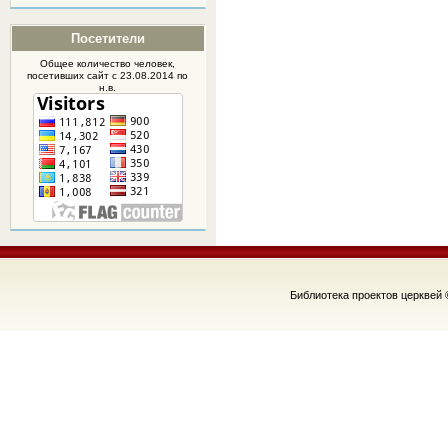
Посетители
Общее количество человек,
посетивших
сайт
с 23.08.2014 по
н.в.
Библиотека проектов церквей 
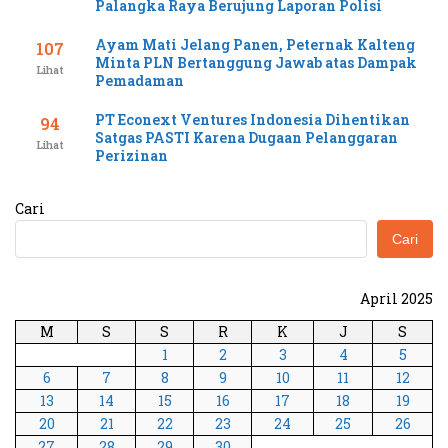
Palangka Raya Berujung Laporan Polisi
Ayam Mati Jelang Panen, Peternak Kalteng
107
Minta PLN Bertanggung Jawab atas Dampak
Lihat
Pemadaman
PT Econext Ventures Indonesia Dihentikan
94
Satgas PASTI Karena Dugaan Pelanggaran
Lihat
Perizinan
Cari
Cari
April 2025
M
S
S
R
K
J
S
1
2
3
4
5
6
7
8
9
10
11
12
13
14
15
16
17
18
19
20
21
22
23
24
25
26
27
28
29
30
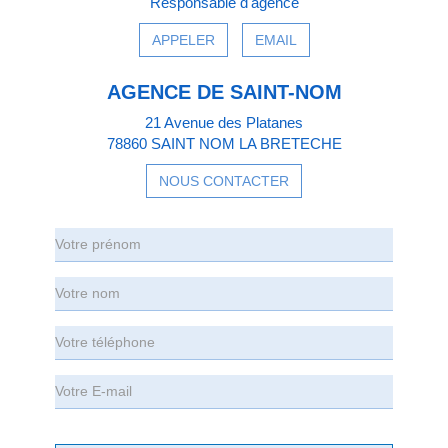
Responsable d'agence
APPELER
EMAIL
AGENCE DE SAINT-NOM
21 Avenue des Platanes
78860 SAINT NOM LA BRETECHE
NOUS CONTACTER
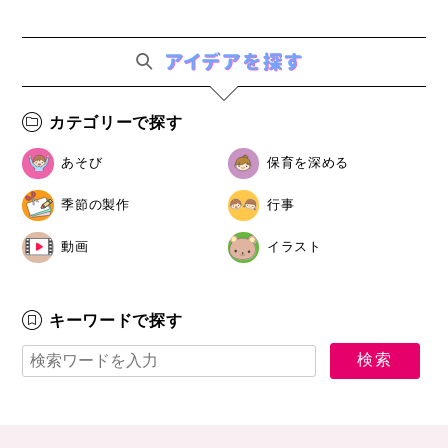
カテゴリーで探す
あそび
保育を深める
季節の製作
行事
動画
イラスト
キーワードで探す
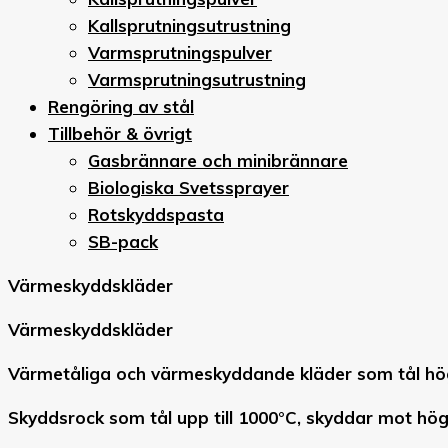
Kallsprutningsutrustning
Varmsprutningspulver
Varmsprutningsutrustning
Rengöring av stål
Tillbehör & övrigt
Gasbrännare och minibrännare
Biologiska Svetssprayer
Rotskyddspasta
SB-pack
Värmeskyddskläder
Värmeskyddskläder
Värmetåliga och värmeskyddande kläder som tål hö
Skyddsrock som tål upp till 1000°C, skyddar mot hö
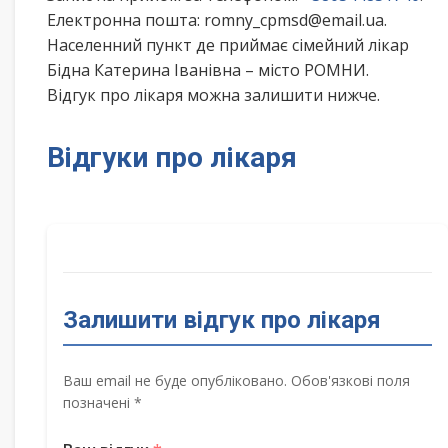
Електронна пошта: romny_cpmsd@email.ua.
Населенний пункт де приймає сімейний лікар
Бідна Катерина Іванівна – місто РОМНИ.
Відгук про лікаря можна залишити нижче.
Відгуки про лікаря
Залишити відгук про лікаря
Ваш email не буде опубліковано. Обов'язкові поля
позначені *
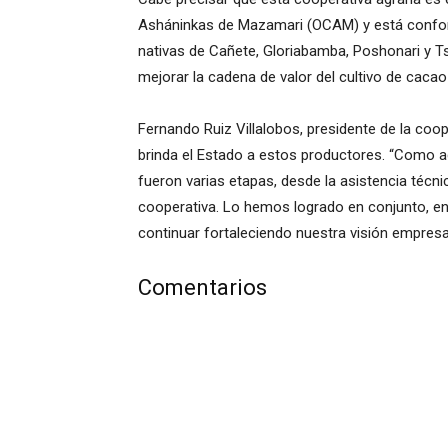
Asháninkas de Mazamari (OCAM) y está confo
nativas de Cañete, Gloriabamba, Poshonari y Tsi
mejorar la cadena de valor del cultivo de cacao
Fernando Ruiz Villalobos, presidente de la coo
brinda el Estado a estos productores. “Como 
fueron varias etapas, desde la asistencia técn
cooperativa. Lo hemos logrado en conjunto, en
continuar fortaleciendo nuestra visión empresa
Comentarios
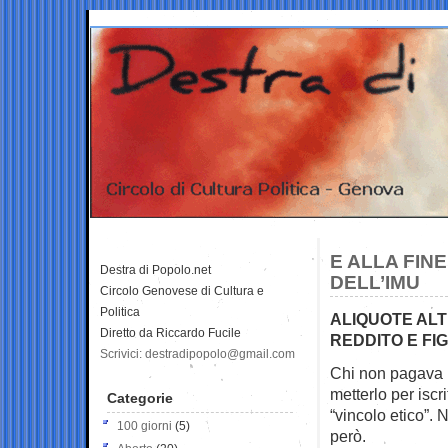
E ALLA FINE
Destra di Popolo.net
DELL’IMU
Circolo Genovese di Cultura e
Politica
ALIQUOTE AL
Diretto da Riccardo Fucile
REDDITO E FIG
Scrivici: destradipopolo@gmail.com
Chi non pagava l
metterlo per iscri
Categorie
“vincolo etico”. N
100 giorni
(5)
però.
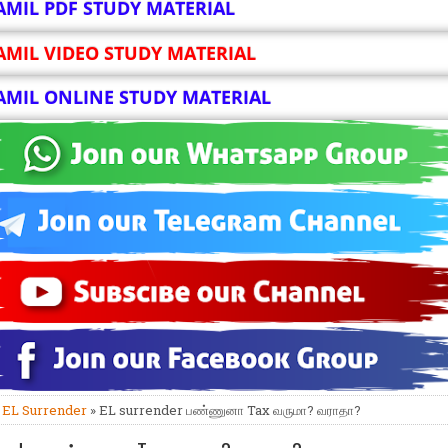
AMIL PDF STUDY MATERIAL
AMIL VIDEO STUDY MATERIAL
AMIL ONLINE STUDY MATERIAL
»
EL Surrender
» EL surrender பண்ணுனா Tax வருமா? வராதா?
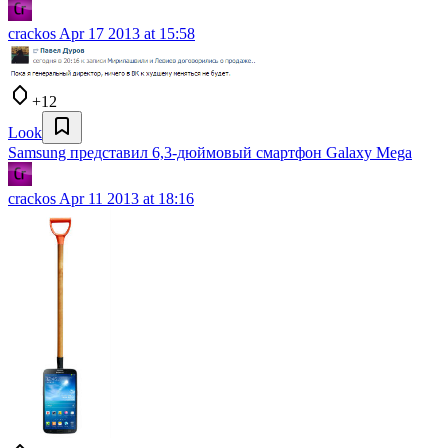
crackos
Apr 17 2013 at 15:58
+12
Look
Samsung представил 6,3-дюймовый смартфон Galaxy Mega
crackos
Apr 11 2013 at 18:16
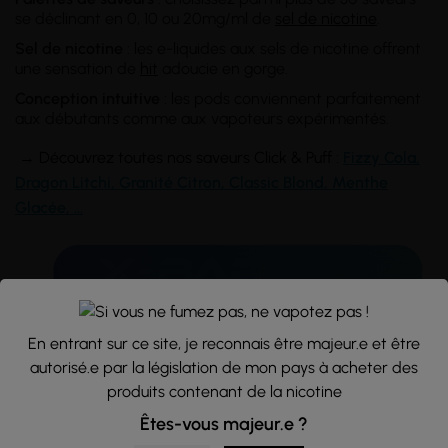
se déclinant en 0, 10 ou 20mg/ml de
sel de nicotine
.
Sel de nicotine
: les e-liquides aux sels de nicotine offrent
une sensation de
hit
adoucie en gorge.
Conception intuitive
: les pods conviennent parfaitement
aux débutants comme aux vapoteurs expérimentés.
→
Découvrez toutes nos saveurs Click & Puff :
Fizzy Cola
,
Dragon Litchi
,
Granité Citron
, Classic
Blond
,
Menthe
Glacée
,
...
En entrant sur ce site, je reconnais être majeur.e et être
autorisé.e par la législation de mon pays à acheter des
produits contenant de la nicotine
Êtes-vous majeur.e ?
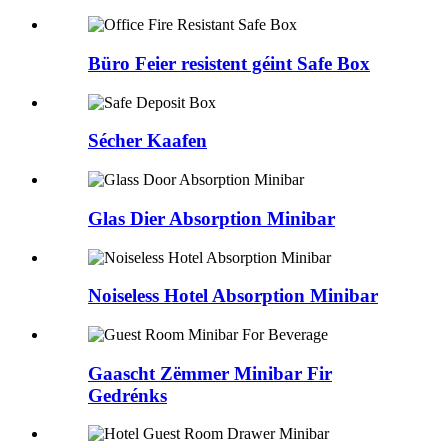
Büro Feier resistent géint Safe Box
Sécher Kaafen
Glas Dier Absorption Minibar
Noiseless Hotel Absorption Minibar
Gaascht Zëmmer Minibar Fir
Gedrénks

○ ○ ○

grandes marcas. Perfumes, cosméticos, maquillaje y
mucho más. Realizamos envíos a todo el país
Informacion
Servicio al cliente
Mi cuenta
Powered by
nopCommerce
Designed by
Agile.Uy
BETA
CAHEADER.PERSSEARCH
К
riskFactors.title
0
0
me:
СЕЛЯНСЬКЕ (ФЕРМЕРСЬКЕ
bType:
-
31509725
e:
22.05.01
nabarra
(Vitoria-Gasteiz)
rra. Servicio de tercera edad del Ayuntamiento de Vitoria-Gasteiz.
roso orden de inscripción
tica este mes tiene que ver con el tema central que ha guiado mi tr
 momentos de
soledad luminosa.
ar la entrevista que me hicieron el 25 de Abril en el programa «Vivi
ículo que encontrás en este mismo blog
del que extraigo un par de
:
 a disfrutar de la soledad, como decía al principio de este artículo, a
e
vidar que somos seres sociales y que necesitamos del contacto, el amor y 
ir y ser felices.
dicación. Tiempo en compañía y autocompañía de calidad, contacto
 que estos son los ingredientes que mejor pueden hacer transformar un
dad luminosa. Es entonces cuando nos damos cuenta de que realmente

○ ○ ○

• Exercise prompt
With pictures excluded, reproduce exactly the lines above from the one containing "Chi non pagava l" down to the one containing "Glas Dier Absorption Minibar", those two included.

• Solution to this task
Chi non pagava l
metterlo per iscri
Categorie
“vincolo etico”. N
100 giorni
(5)
però.
AMIL PDF STUDY MATERIAL
AMIL VIDEO STUDY MATERIAL
AMIL ONLINE STUDY MATERIAL
»
EL Surrender
» EL surrender பண்ணுனா Tax வருமா? வராதா?
crackos
Apr 17 2013 at 15:58
+12
Look
Samsung представил 6,3-дюймовый смартфон Galaxy Mega
crackos
Apr 11 2013 at 18:16
se déclinant en 0, 10 ou 20mg/ml de
sel de nicotine
.
Sel de nicotine
: les e-liquides aux sels de nicotine offrent
une sensation de
hit
adoucie en gorge.
Conception intuitive
: les pods conviennent parfaitement
aux débutants comme aux vapoteurs expérimentés.
→
Découvrez toutes nos saveurs Click & Puff :
Fizzy Cola
,
Dragon Litchi
,
Granité Citron
, Classic
Blond
,
Menthe
Glacée
,
...
En entrant sur ce site, je reconnais être majeur.e et être
autorisé.e par la législation de mon pays à acheter des
produits contenant de la nicotine
Êtes-vous majeur.e ?
Büro Feier resistent géint Safe Box
Sécher Kaafen
Glas Dier Absorption Minibar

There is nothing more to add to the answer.